Breviarium

Since I don’t have time to cover everything in depth, here are some samplings from the blogosphere and beyond.

Enjoy. :)

Apparently I’m a “bilious” Choleric. What medieval disposition are you?

Be sure to check out the winners of the Evangelical

Blog Awards and Catholic Blog Awards.

Rumsfeld offered to

quit. Why oh why didn’t Bush accept his resignation?!?

Coffee Swirls describes “Invalid

Reasons to Follow Any Belief System”. They’re worth reading and discussing. (On a side note, isn’t the

site design great? I wish someone could design something nice like that for me.)

Powerball gives us a

chronology of Christian denomination foundings.

There’s a cool new Firefox plugin that

allows you to open several links at once.

Fellow AI geeks should appreciate this

Turing machine made from a model railroad.

This Christian parody of “Baby Got Back” by Sir Mix-a-lot, called “Baby Got Book”, cracks me up.

Those unfamiliar with restless leg syndrom (RLS), should read this article. I

have a mild case of RLS. Thankfully it’s not as bad as my mom’s. She in turn forturnate that her symptoms are

not as bad as her mother’s.

Bob Casey Democrats might be interested in reading this editorial by failed DNC

Chair candidate Tim Roemer.

Theomorph is “still waiting to be chilled, shocked, appalled, revolted, or otherwise put off by abortion,

cloning, and embryonic stem cell research”. Read “Unshocked, Unappalled,

and Unafraid” to find out why. Understanding folks like him might help the pro-life movement reach

more skeptics.

If only Governor Rendell would actually say these words.

This page is an interesting work of art created in

real time with your help. It’s suprisingly addicting and a heck of a lot more interesting than the schlock I

saw being passed off as art at the Carnegie

Internationale exhibit.

UFO over Hawaii?!?

Smokers need not apply.

Female deacons in the Greek Orthodox Church?

Interesing…

I’m using an alternate template at my test site. Let me know

which scheme you prefer.

Comments 2

  1. Tom Smith wrote:

    I browsed a few sites, but was most interested in the re-instatement of deaconesses in the Greek Orthodox Church. It seems Archbishop Christodoulos, primate of the Greek Orthodox Church, along with the theologian quoted in the article, forgot to check the canons.

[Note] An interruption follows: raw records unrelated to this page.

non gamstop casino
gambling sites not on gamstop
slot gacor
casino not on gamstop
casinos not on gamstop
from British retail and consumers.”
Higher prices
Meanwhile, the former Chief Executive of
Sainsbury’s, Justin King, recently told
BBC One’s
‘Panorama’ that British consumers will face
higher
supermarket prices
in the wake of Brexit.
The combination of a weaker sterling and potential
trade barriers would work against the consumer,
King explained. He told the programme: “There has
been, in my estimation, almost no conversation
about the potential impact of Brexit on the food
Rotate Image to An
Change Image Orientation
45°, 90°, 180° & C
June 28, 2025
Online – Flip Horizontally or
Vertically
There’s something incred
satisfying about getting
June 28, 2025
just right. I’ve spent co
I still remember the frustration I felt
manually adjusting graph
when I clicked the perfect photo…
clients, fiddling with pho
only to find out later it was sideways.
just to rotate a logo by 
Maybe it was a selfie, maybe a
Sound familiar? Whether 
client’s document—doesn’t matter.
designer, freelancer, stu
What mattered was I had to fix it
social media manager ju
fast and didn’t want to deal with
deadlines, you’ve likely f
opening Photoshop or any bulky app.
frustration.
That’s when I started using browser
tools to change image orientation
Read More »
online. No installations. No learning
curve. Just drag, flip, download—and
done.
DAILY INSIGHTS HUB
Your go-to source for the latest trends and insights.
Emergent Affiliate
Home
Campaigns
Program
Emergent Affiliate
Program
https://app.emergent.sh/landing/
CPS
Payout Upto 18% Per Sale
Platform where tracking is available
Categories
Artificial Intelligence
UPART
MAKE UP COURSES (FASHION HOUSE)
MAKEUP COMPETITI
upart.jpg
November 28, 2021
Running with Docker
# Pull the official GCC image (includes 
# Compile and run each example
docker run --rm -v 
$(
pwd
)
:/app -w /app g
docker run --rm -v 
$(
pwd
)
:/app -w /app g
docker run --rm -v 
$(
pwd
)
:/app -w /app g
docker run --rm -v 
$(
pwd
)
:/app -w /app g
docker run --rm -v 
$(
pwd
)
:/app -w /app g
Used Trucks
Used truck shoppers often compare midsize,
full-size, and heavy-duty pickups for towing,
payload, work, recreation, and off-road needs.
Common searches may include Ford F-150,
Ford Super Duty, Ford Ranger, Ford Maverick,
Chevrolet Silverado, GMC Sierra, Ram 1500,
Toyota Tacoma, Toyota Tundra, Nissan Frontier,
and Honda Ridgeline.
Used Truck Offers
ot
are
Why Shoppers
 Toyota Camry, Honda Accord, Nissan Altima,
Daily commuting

    Canon 19 of first Nicea:

    “CONCERNING the Paulianists who have flown for refuge to the Catholic
    Church, it has been decreed that they must by all means be rebaptized; and if any of them who in past time have been numbered among their clergy should be found blameless and without reproach, let them be rebaptized and ordained by the Bishop of the Catholic Church; but if the examination should discover them to be unfit, they ought to be deposed. Likewise in the
    case of their deaconesses, and generally in the case of those who have been enrolled among their clergy, let the same form be observed. (here’s the kicker) ***And we mean by deaconesses such as have assumed the habit, but who, since they have no imposition of hands, are to be numbered only among the laity.***”

    It seems that deaconesses weren’t considered sacramentally ordained at all; even if they had a liturgical function in the East, it wouldn’t be far above that of the acolyte, maybe approximating that of the subdiaconate.

    Even His Grace, Bishop Kallistos admits in his book The Orthodox Church that the tradition of deaconesses in the liturgy was limited to the East, and was never spread to the West. It seems to me that, for an ancient tradition to have much veracity, it must have been held by both halves of the undivided Church.

    Posted 14 Feb 2005 at 10:05 pm
  2. Funky Dung wrote:

    It seems to me that, for an ancient tradition to have much veracity, it must have been held by both halves of the undivided Church.

    Wouldn’t that exclude the doctrine of the Immaculate Conception and the practice of Eucharistic adoration?